Mr. Jonathan Lansky reports
LEGEND POWER SYSTEMS ANNOUNCES NON-BROKERED PRIVATE PLACEMENT PURSUANT TO THE LISTED ISSUER FINANCING EXEMPTION
Legend Power Systems Inc. has arranged a non-brokered private placement of a minimum of 11,111,111 units and up to a maximum of 14,186,000 units of the company at a price of 12 cents per unit for aggregate gross proceeds of a minimum of $1,333,333 and up to a maximum of $1,702,320. The offering is being completed pursuant to the amendments to National Instrument 45-106 (Prospectus Exemptions) set forth in Part 5A thereof to purchasers resident in Canada, except Quebec, and such other jurisdictions outside of Canada in compliance with applicable securities laws of those jurisdictions. The company has filed a Form 45-106F19 offering document related to the offering that can be accessed under Legend Power's profile at SEDAR+ and on the company's website. Prospective investors should read the offering document before making an investment decision. The non-brokered private placement previously announced Nov. 25, 2025, has been terminated.
Each unit will consist of one common share in the capital of the company and one common share purchase warrant. Each warrant will entitle the holder thereof to acquire one additional common share at an exercise price of 12 cents per common share for a period of 36 months from the date of issuance. The units issued in the offering will not be subject to any statutory hold period under applicable Canadian securities laws, subject to limitations prescribed by the listed issuer financing exemption.
In connection with the offering, the company may pay fees in accordance with the policies of the exchange, being a cash commission of up to 5.0 per cent on total proceeds received from subscribers introduced to the company by the eligible finder and the issuance of non-transferable common share purchase warrants equal to up to 3.0 per cent of total units issued to subscribers introduced to the company by eligible finders. Each finder's warrant will entitle the holder to acquire one common share at an exercise price of 12 cents per common share for a period of 36 months from the date of issuance. Securities issued to eligible finders will be subject to a statutory hold period expiring four months and one day after issuance in accordance with the policies of the exchange and applicable Canadian securities laws.

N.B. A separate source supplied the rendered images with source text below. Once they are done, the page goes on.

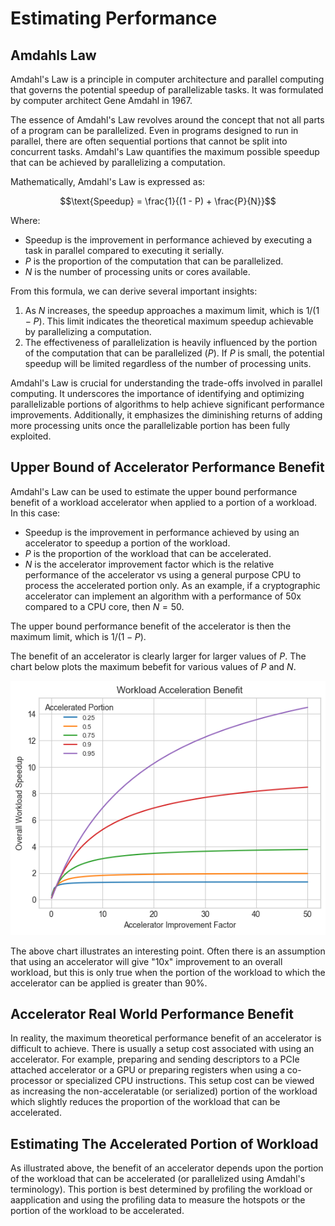 # Estimating Performance

## Amdahls Law

Amdahl's Law is a principle in computer architecture and parallel computing that governs the potential speedup of parallelizable tasks. It was formulated by computer architect Gene Amdahl in 1967.

The essence of Amdahl's Law revolves around the concept that not all parts of a program can be parallelized. Even in programs designed to run in parallel, there are often sequential portions that cannot be split into concurrent tasks. Amdahl's Law quantifies the maximum possible speedup that can be achieved by parallelizing a computation.

Mathematically, Amdahl's Law is expressed as:

$$\text{Speedup} = \frac{1}{(1 - P) + \frac{P}{N}}$$

Where:

- $\text{Speedup}$ is the improvement in performance achieved by executing a task in parallel compared to executing it serially.
- $P$ is the proportion of the computation that can be parallelized.
- $N$ is the number of processing units or cores available.

From this formula, we can derive several important insights:

1. As $N$ increases, the speedup approaches a maximum limit, which is $1/(1 - P)$. This limit indicates the theoretical maximum speedup achievable by parallelizing a computation.
2. The effectiveness of parallelization is heavily influenced by the portion of the computation that can be parallelized ($P$). If $P$ is small, the potential speedup will be limited regardless of the number of processing units.

Amdahl's Law is crucial for understanding the trade-offs involved in parallel computing. It underscores the importance of identifying and optimizing parallelizable portions of algorithms to help achieve significant performance improvements. Additionally, it emphasizes the diminishing returns of adding more processing units once the parallelizable portion has been fully exploited.

## Upper Bound of Accelerator Performance Benefit

Amdahl's Law can be used to estimate the upper bound performance benefit of a workload accelerator when applied to a portion of a workload. In this case:

- $\text{Speedup}$ is the improvement in performance achieved by using an accelerator to speedup a portion of the workload.
- $P$ is the proportion of the workload that can be accelerated.
- $N$ is the accelerator improvement factor which is the relative performance of the accelerator vs using a general purpose CPU to process the accelerated portion only. As an example, if a cryptographic accelerator can implement an algorithm with a performance of 50x compared to a CPU core, then $N=50$.

The upper bound performance benefit of the accelerator is then the maximum limit, which is $1/(1-P)$.

The benefit of an accelerator is clearly larger for larger values of $P$. The chart below plots the maximum bebefit for various values of $P$ and $N$.

![Upper Bound of Accelerator Benefit](./assets/amdahl-upper-bound.png)

The above chart illustrates an interesting point. Often there is an assumption that using an accelerator will give "10x" improvement to an overall workload, but this is only true when the portion of the workload to which the accelerator can be applied is greater than 90%.

## Accelerator Real World Performance Benefit

In reality, the maximum theoretical performance benefit of an accelerator is difficult to achieve. There is usually a setup cost associated with using an accelerator. For example, preparing and sending descriptors to a PCIe attached accelerator or a GPU or preparing registers when using a co-processor or specialized CPU instructions. This setup cost can be viewed as increasing the non-acceleratable (or serialized) portion of the workload which slightly reduces the proportion of the workload that can be accelerated.

## Estimating The Accelerated Portion of Workload

As illustrated above, the benefit of an accelerator depends upon the portion of the workload that can be accelerated (or parallelized using Amdahl's terminology). This portion is best determined by profiling the workload or aapplication and using the profiling data to measure the hotspots or the portion of the workload to be accelerated.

The company intends to use the net proceeds from the offering primarily for operating expenses, material purchases and general working capital purposes, as more specifically detailed in the offering document.
The offering may close in multiple tranches, with the final closing to occur no later than Jan. 31, 2026. The offering is subject to certain conditions, including, but not limited to, receipt of all necessary approvals, including the approval of the exchange.
About Legend Power Systems Inc.
Legend Power provides an intelligent energy management platform that analyzes and improves building energy challenges, significantly impacting asset management and corporate performance. Legend Power's proven solutions support pro-active executive decision making in a complex and volatile business and energy environment. The proprietary and patented system reduces total energy consumption and power costs, while also maximizing the life of electrical equipment. Legend Power's unique solution is also a key contributor to both corporate sustainability efforts and the meeting of utility energy efficiency targets.